**EXERCISE DETAILS**
Reproduce the whole listing word for word. Leave every image out.

**TASK INPUTS**

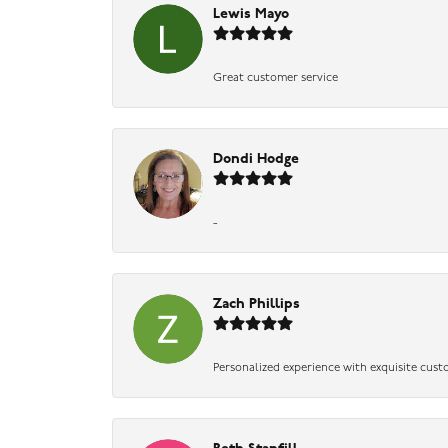
Lewis Mayo
Great customer service
Dondi Hodge
-
Zach Phillips
Personalized experience with exquisite cust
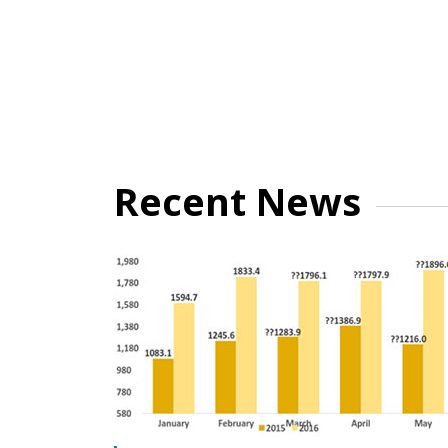
Recent News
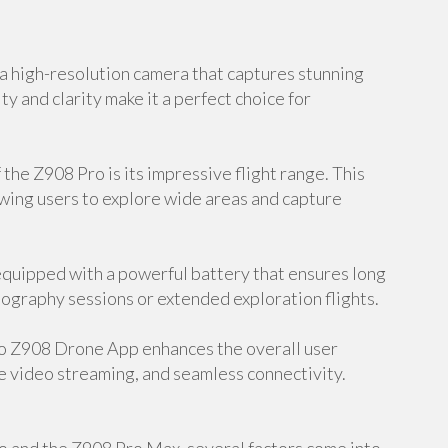
 high-resolution camera that captures stunning
ty and clarity make it a perfect choice for
the Z908 Pro is its impressive flight range. This
owing users to explore wide areas and capture
equipped with a powerful battery that ensures long
hotography sessions or extended exploration flights.
o Z908 Drone App enhances the overall user
e video streaming, and seamless connectivity.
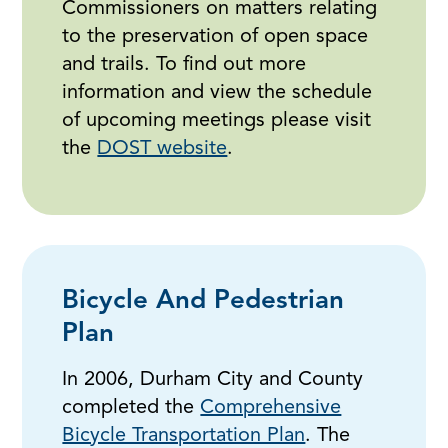
Commissioners on matters relating
to the preservation of open space
and trails. To find out more
information and view the schedule
of upcoming meetings please visit
the
DOST website
.
Bicycle And Pedestrian
Plan
In 2006, Durham City and County
completed the
Comprehensive
Bicycle Transportation Plan
. The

**ANSWER TO THE EXERCISE**
Lewis Mayo
Great customer service
Dondi Hodge
-
Zach Phillips
Personalized experience with exquisite cust
Recent News
 high-resolution camera that captures stunning
ty and clarity make it a perfect choice for
the Z908 Pro is its impressive flight range. This
owing users to explore wide areas and capture
equipped with a powerful battery that ensures long
hotography sessions or extended exploration flights.
o Z908 Drone App enhances the overall user
e video streaming, and seamless connectivity.
Commissioners on matters relating
to the preservation of open space
and trails. To find out more
information and view the schedule
of upcoming meetings please visit
the
DOST website
.
Bicycle And Pedestrian
Plan
In 2006, Durham City and County
completed the
Comprehensive
Bicycle Transportation Plan
. The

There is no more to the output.